__Consignes à suivre__
Présentez sous forme de liste numérotée toutes les lignes des enregistrements ci-dessous, sans les lignes vides. N'incluez pas les images dans votre réponse.

__Données disponibles__
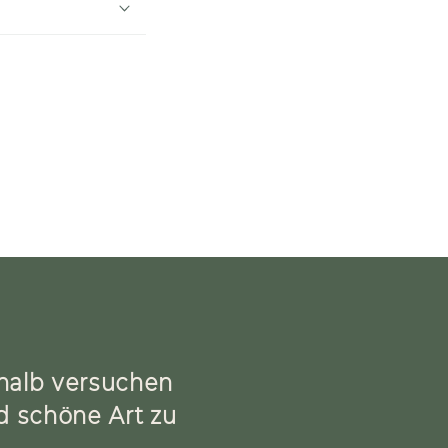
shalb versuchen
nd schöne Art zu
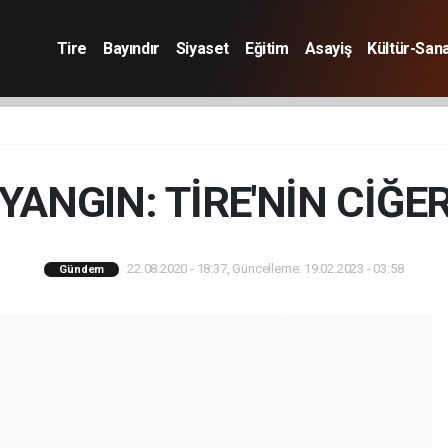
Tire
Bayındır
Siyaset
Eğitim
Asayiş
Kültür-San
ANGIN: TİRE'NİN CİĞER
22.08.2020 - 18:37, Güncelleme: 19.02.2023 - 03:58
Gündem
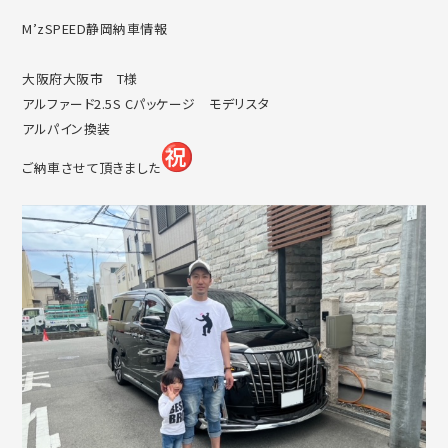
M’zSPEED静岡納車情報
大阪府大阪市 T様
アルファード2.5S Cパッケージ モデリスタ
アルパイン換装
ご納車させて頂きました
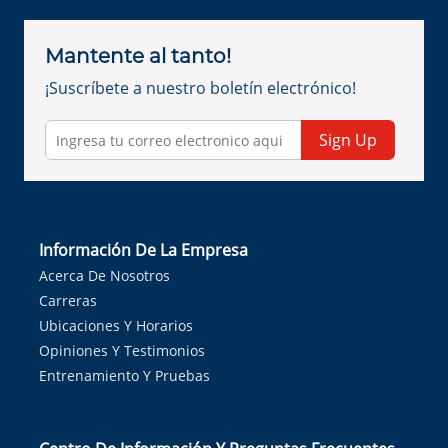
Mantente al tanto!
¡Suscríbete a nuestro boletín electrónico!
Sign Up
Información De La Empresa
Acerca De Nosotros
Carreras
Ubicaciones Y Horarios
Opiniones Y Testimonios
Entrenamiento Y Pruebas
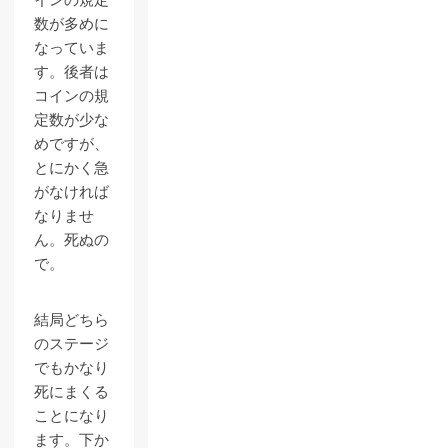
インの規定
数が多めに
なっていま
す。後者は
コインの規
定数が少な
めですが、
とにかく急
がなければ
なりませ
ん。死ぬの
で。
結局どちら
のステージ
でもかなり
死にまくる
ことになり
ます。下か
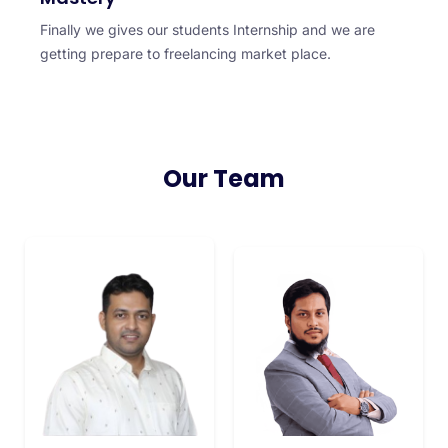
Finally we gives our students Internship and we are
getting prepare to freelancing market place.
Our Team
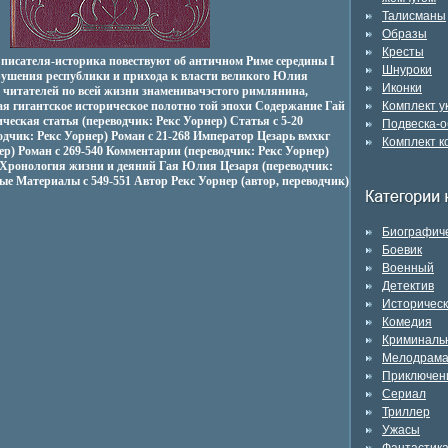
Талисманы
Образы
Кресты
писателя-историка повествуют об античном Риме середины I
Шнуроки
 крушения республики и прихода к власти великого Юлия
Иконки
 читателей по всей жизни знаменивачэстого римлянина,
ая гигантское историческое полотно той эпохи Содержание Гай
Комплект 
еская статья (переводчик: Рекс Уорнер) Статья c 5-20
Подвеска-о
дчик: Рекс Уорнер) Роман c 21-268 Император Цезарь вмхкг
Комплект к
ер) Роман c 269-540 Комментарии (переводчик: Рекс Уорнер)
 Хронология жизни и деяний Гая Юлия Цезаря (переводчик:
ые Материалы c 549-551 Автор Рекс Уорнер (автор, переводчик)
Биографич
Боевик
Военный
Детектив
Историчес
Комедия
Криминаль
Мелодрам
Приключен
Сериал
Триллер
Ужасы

__Réponse finale__
1. shalb versuchen
2. nd schöne Art zu
3. Tire
4. Bayındır
5. Siyaset
6. Eğitim
7. Asayiş
8. Kültür-San
9. ANGIN: TİRE'NİN CİĞER
10. 22.08.2020 - 18:37, Güncelleme: 19.02.2023 - 03:58
11. Gündem
12. M’zSPEED静岡納車情報
13. 大阪府大阪市 T様
14. アルファード2.5S Cパッケージ モデリスタ
15. アルパイン換装
16. ご納車させて頂きました
17. Mantente al tanto!
18. ¡Suscríbete a nuestro boletín electrónico!
19. Sign Up
20. Información De La Empresa
21. Acerca De Nosotros
22. Carreras
23. Ubicaciones Y Horarios
24. Opiniones Y Testimonios
25. Entrenamiento Y Pruebas
26. インの規定
27. 数が多めに
28. なっていま
29. す。後者は
30. コインの規
31. 定数が少な
32. めですが、
33. とにかく急
34. がなければ
35. なりませ
36. ん。死ぬの
37. で。
38. 結局どちら
39. のステージ
40. でもかなり
41. 死にまくる
42. ことになり
43. ます。下か
44. Finally we gives our students Internship and we are
45. getting prepare to freelancing market place.
46. Our Team
47. Талисманы
48. Образы
49. Кресты
50. писателя-историка повествуют об античном Риме середины I
51. Шнуроки
52.  крушения республики и прихода к власти великого Юлия
53. Иконки
54.  читателей по всей жизни знаменивачэстого римлянина,
55. ая гигантское историческое полотно той эпохи Содержание Гай
56. Комплект 
57. еская статья (переводчик: Рекс Уорнер) Статья c 5-20
58. Подвеска-о
59. дчик: Рекс Уорнер) Роман c 21-268 Император Цезарь вмхкг
60. Комплект к
61. ер) Роман c 269-540 Комментарии (переводчик: Рекс Уорнер)
62.  Хронология жизни и деяний Гая Юлия Цезаря (переводчик:
63. ые Материалы c 549-551 Автор Рекс Уорнер (автор, переводчик)
64. Биографич
65. Боевик
66. Военный
67. Детектив
68. Историчес
69. Комедия
70. Криминаль
71. Мелодрам
72. Приключен
73. Сериал
74. Триллер
75. Ужасы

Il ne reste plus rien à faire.